Another advantage is that the size of an antenna correlates with the length of the waves it transmits and receives. For millimeter waves, base stations and other transmission hubs would be a few centimeters in size at most. Besides aesthetics, the discretion of millimeter devices would be appreciated as people become wary of electromagnetic waves and the large antennas used by operators. Plus, using smaller base stations would mean fewer installation operations, and would therefore be quicker and less costly.
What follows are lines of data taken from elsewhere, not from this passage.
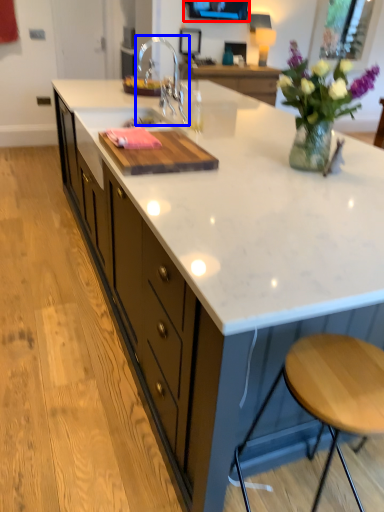
Question: Which of the following is the farthest to the observer, window screen (highlighted by a red box) or tap (highlighted by a blue box)?

Choices:
 (A) window screen
 (B) tap

Answer: (A)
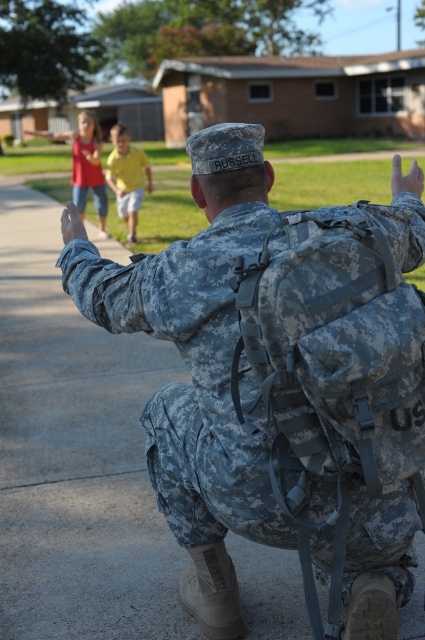
You are a photographer trying to capture a photo of the yellow matte shirt at center and the matte camouflage uniform at upper left. Based on their positions, which one is located to the right of the other?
An often-cited downside of these waves is that they are attenuated by the atmosphere. Dioxygen in the air absorbs at 60 GHz, and other molecules absorb the waves above and below this frequency. Of course, this is an inevitable limitation, but for Xavier Begaud, this characteristic may be seen as an advantage. This natural attenuation means they may be confined to small areas. “By limiting their propagation, we can minimize interference with other 60 GHz systems” the researcher highlights.

 

TWEETHER: creating infrastructure for millimeter waves

Since 2015, Xavier Begaud has been involved in the European project, TWEETHER, funded by the H2020 program. The research focuses on millimeter waves between 92 and 95 GHz. The partners include both public and private actors working on creating a demonstration of infrastructure for 2018. “The idea is to set up an antenna on a building hooked up to fiber, a hub, and send out the service with a capacity of 10Gb per second per kilometer squared to several terminals over the size of a neighborhood”, the researcher explains. When applied to 5G, this type of arrangement, known as “point-to-multipoint”, can send data from a central antenna to access points (for a residential service) or to base stations (for a mobile service) which would then redistribute the information to the end users on their mobile phones.
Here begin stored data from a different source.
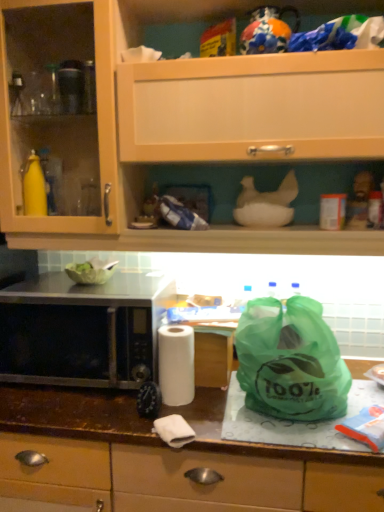
You are a GUI agent. You are given a task and a screenshot of the screen. Output one action in this format:
    pyautogui.click(x=<x>, y=<y>)
    Task: Click on the free space in front of white matte paper towel at center
    Image resolution: width=384 pixels, height=512 pixels.
    Given the screenshot: What is the action you would take?
    click(192, 428)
Horn antenna for millimeter waves

This system has been made possible thanks to recent technological progress. As many parts of the system must be millimetric in size, they have to be designed with great precision. One of the essential elements in the TWEETHER system is the traveling-wave tube used in the hub which amplifies the power of the waves. The tube itself is not a new discovery, and has been used for other frequency ranges for several decades. However, for millimeter waves, it needed to be miniaturized, which was previously impossible, to deliver close to 40W of power for TWEETHER. Creating the antennas, several horns and a lens, for systems of this scale, also required a great deal of research. This was supervised by Xavier Begaud. The antennas were measured at Télécom ParisTech in an anechoic chamber, allowing researchers to characterize the radiation patterns  up to 110 GHz. The project overcame scientific and technological barriers, opening up the possibilities for large-scale millimeter systems.

The TWEETHER project is a classic example of the potential of millimeter waves in providing broadband Internet to a large number of users. Other than basic mobile communication, they could also provide an attractive alternative to supplying Fiber to the Home (FTTH), which requires many civil engineering interventions, and high maintenance costs. Transporting data to buildings using wireless broadband channels rather than fiber could therefore interest operators.
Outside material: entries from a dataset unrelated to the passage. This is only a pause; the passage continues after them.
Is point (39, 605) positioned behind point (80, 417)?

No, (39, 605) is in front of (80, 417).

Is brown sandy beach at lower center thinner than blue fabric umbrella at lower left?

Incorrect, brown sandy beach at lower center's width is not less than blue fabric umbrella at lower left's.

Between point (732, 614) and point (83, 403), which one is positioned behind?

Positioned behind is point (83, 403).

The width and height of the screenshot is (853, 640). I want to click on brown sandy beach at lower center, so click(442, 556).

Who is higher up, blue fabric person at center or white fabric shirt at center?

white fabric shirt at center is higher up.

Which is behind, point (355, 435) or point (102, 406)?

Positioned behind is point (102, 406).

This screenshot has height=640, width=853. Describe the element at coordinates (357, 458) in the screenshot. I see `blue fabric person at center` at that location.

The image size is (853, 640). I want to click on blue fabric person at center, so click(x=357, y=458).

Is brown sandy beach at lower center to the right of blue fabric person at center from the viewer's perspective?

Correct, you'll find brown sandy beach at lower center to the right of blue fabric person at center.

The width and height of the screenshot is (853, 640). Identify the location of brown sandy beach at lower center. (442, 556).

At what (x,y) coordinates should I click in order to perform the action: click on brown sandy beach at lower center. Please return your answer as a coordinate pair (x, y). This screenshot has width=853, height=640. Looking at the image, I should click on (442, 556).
This article is part of our dossier 5G: the new generation of mobile is already a reality

A fight over bands between operators, under that watch of Arcep

In France, the allocation of frequency bands is managed by the telecommunications regulatory authority, Arcep. When the agency decides to open a new range of frequencies to operators, it holds an auction. In 2011, for example, the bands at 800 MHz and 2.6 GHz were sold to four French operators for a total sum of €3.5 billion, to the benefit of the State, as Arcep is a governmental authority. In reality, “opening the band at 800 MHz” means selling duplex lots of 10 MHz (10 MHz uploading and the same for downloading) to operators around this frequency. SFR, for example, paid over €1 billion for the band between 842 and 852 MHz uploading, and between 801 and 811 MHz for downloading. The same applied for the band at 2.6 GHZ, sold by lots of 15 or 20 MHz.